Generalizability of the Reference-Relative Formulation: By avoiding vehicle-specific coordinate systems, the same model can be deployed across different vehicle models, which is critical for production-scale applications.

Limitations & Future Work¶

Translation direction error remains relatively large (median 23.46°), and translation estimation under extreme z-axis motion remains challenging.
The real-world test dataset is collected from a single vehicle interior; cross-vehicle generalization requires further validation.
The supported translation range is limited to in-cabin camera adjustment ranges (±20 cm); large-displacement scenarios have not been evaluated.
Future work could explore leveraging multi-frame temporal information or integrating IMU measurements.

vs. Reloc3r (large-scale trained pose estimation): Reloc3r is trained on large datasets but predicts only translation direction, without metric distance. InCaRPose uses far less training data yet provides metric translation, making it more suitable for safety-critical applications.
vs.

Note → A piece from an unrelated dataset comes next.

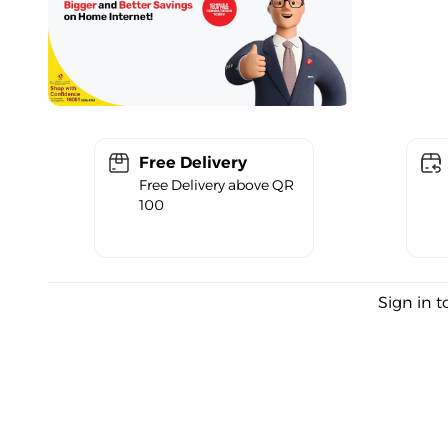
Free Delivery
Free Delivery above QR
100
Sign in t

SIFT + RANSAC (classical methods): Classical methods degrade on distorted images and suffer from scale ambiguity. InCaRPose processes distorted images end-to-end directly.
vs. PoseNet / SCR (absolute pose methods): Absolute methods require scene-specific training or dense 3D reconstruction. InCaRPose's reference-relative formulation is more flexible.

Rating¶

Novelty: ⭐⭐⭐ — Methodological innovation is limited (frozen backbone + Transformer + MLP); contributions lie primarily in problem formulation and dataset.
Experimental Thoroughness: ⭐⭐⭐⭐ — Validated on three datasets (real in-cabin, 7-Scenes, Cambridge Landmarks) with detailed speed analysis.
Writing Quality: ⭐⭐⭐⭐ — Problem motivation is clearly articulated with thorough engineering details.
Value: ⭐⭐⭐⭐ — The dataset and problem formulation offer direct value to the in-cabin perception community and address practical safety requirements.